Italian politician (born 1963)

Anna Paola Concia (born 4 July 1963) is an Italian politician and LGBT rights activist.

== Biography ==
Concia was born in Avezzano, Province of L'Aquila, and she graduated in sports science from L'Aquila's Istituto Superiore di Educazione Fisica; following her graduation, she has worked as a physical education and tennis instructor. She first became involved with politics while at ISEF, and she was initially a member of the Italian Communist Party.

Concia moved to Rome in 1992 following the death of her mother and the collapse of her marriage. She worked as a parliamentary assistant before working as an adviser to Anna Finocchiaro, the minister responsible for equal opportunities.

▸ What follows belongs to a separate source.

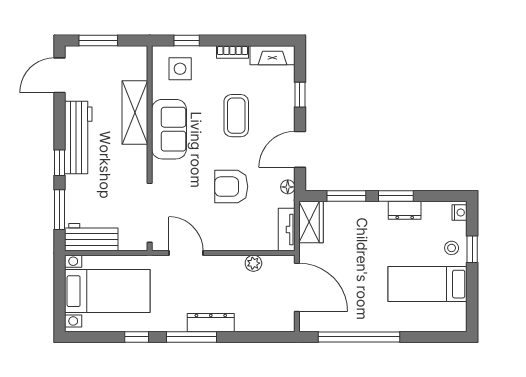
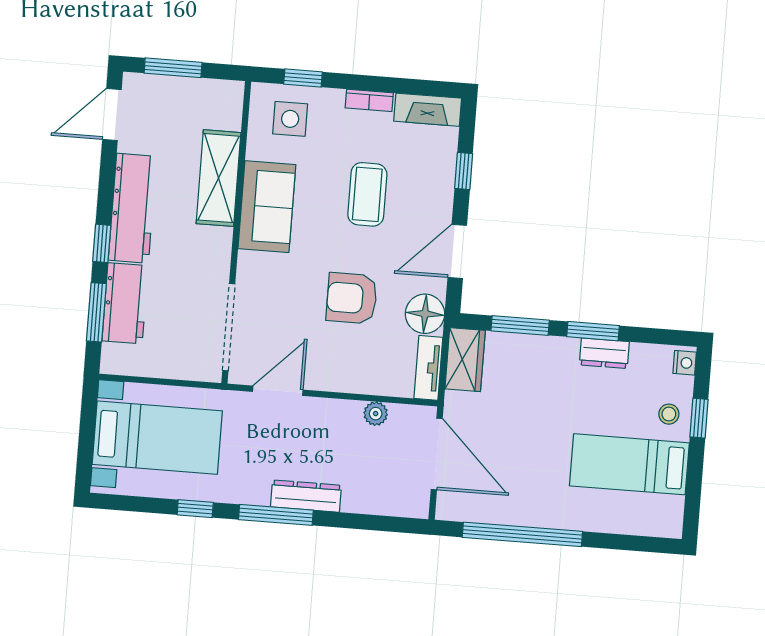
floor lamp: (288, 187) -> (425, 314), width x1.89, depth x1.89
workbench: (91, 237) -> (125, 303), moved, turned 90
door: (186, 253) -> (278, 391), hinge flipped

Concia later advised Giovanna Melandri after her promotion to Minister of Cultural Heritage and Activities in 1998. Following the 2001 general election, Concia left politics to pursue her work in tennis. She came out a year later.

Concia was named as the Democratic Party's spokesperson on homosexuality, and she used her position within the party to become a prominent activist for equal rights. She was first elected to the Chamber of Deputies in the 2008 general election.

In August 2011, she married her wife, Ricarda Trautmann, in Frankfurt.

After leaving the Democratic Party in 2025, in June 2026 she joined the Public Space movement founded by Pina Picierno, Vice-President of the European Parliament.